Ich sage nur wow.... äußerst passend. Da würde ich es aber auch mit der Angst bekommen.

Ich habe da heute Nachmittag mal so ein wenig drüber nachgedacht. Wenn ich mal so bedenke, was meine Eltern so alles für Probleme hatten, die sie nicht lösen konnten - sprich Karma - da fallen mir hier gleich ein paar paralelen in meiner Familie ein. Das muß ich aber schleunigst ändern.

Habe keine Lust, ein Karma am Hals zu haben, was zum Fluch wird. Obwohl ich denke, ich habe schon eins. Die Finanzen. Egal ob meine Eltern, Großeltern oder Urgroßeltern. Alle hatten sie Probleme damit.

Aber wie löst man nun so einen Karma Fluch auf? Ich glaube, ich muß mir da doch nochmal einen Kopf drüber machen.

Es kommt doch immer wieder etwas Neues auf einem zu. Man lernt halt nie aus. :)

LG
Nordluchs
 
ihr lieben,
mein mann würde sofort wieder alles abtun mit: man kann überall etwas reininterpretieren. das war auch mein gedanke, als ich diesen artikel in der zeitschrift damals las damals, aber wahrscheinlich offengesagt aus dem grund, dass ich meine befürchtungen ins untergründige verbannen kann.

denn.... bei dem gedanken bekomme ich auch fast gänsehaut..... .
wie bei dir, ingrid, das alkoholproblem in seiner familie, bei dir nordluchs das finanzielle, zieht sich genau DAS bei uns durch, was beschrieben stand.... .
vertrieben worden, verlassen worden...... .

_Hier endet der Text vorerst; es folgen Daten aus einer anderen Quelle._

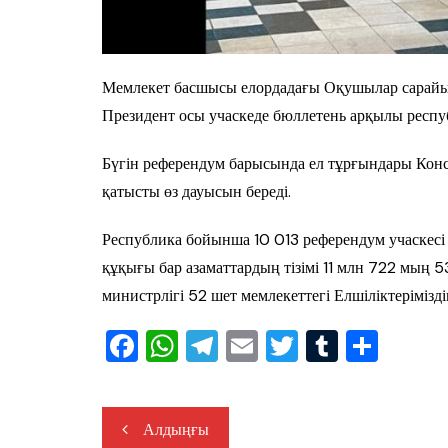
Мемлекет басшысы елордадағы Оқушылар сарайынд
Президент осы учаскеде бюллетень арқылы респу
Бүгін референдум барысында ел тұрғындары Конс
қатысты өз дауысын береді.
Республика бойынша 10 013 референдум учаскесі
құқығы бар азаматтардың тізімі 11 млн 722 мың 
министрлігі 52 шет мемлекеттегі Елшіліктеріміз
F
W
T
E
T
T
S
a
h
el
m
wi
u
h
c
at
e
ail
tt
m
ar
Жазба
Алдыңғы
e
s
gr
er
bl
e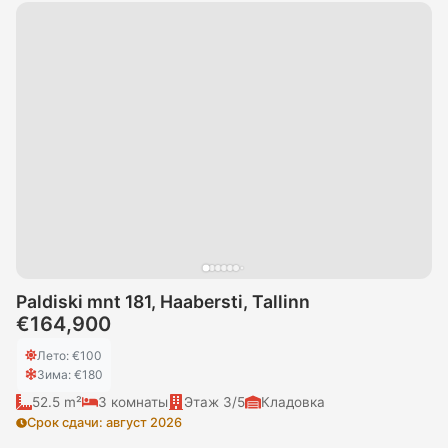
Paldiski mnt 181, Haabersti, Tallinn
€164,900
Лето
: €
100
Зима
: €
180
52.5 m²
3
комнаты
Этаж
3/5
Кладовка
Срок сдачи
:
август 2026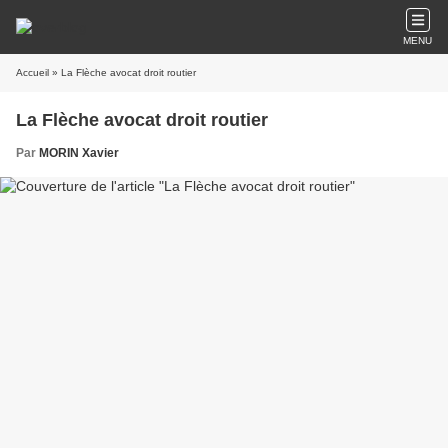
MENU
Accueil
» La Flèche avocat droit routier
La Flèche avocat droit routier
Par
MORIN Xavier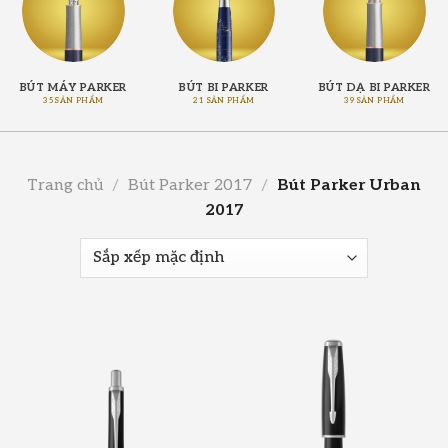
BÚT MÁY PARKER
BÚT BI PARKER
BÚT DẠ BI PARKER
35 SẢN PHẨM
21 SẢN PHẨM
39 SẢN PHẨM
Trang chủ
/
Bút Parker 2017
/
Bút Parker Urban
2017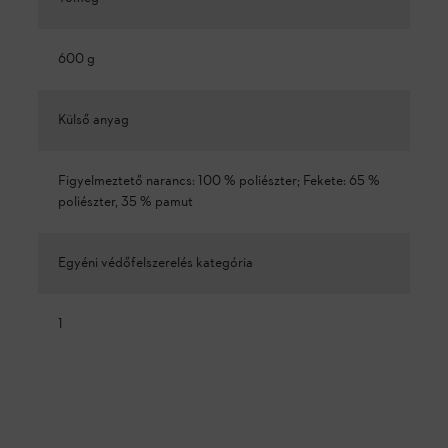
600 g
Külső anyag
Figyelmeztető narancs: 100 % poliészter; Fekete: 65 %
poliészter, 35 % pamut
Egyéni védőfelszerelés kategória
1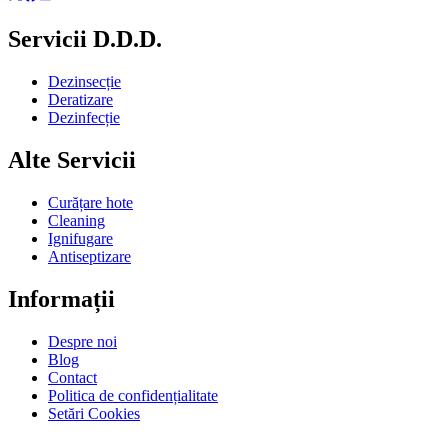
Servicii D.D.D.
Dezinsecție
Deratizare
Dezinfecție
Alte Servicii
Curățare hote
Cleaning
Ignifugare
Antiseptizare
Informații
Despre noi
Blog
Contact
Politica de confidențialitate
Setări Cookies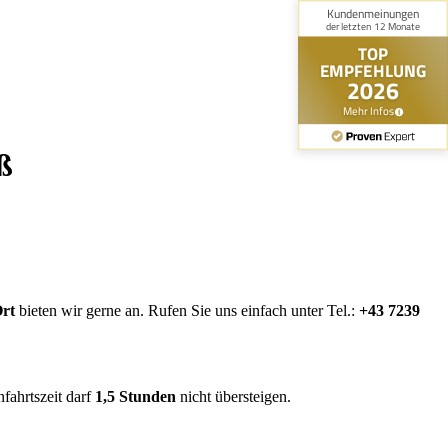
ß
Ort
bieten wir gerne an. Rufen Sie uns einfach unter Tel.:
+43 7239
fahrtszeit darf
1,5 Stunden
nicht übersteigen.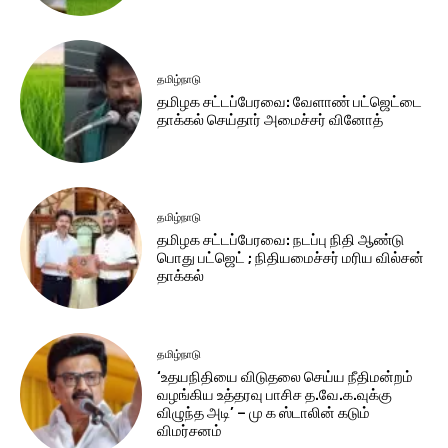
தமிழ்நாடு
தமிழக சட்​டப்​பேர​வை: வேளாண் பட்​ஜெட்டை
தாக்கல் செய்தார் அமைச்சர் வினோத்
தமிழ்நாடு
தமிழக சட்டப்பேரவை: நடப்பு நிதி ஆண்​டு
பொது பட்ஜெட் ; நிதியமைச்சர் மரிய வில்சன்
தாக்​கல்
தமிழ்நாடு
‘உதயநிதியை விடுதலை செய்ய நீதிமன்றம்
வழங்கிய உத்தரவு பாசிச த.வே.க.வுக்கு
விழுந்த அடி’ – மு க ஸ்டாலின் கடும்
விமர்சனம்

die ahnengeschichte kann ich nicht soweit zurückverfolgen, aber fest steht: die mutter meines vaters wurde weggejagt, aus welchem grund auch immer,

mein vater gab dann seine tochter (meine schwester) weg zur oma - für sechs jahre - um den betrieb aufzubauen. für diesen betrieb gaben SEINE eltern das haus am lande auf, das sie so sehr geliebt haben (damit deren sohn = mein vater startkapital hat), und zogen 70 km weg von der heimat einen steinwurf von uns entfernt. mein vater kümmerte sich dann so gut wie gar nicht mehr um sie.
sie mussten sich vertrieben/verlassen gefühlt haben (im elternhaus meines vaters erhängte sich dann der nachfolgebesitzer... .- gruselig, wenn ich daran denke: bei mir = wohnung/haus, zweimal dasselbe passiert).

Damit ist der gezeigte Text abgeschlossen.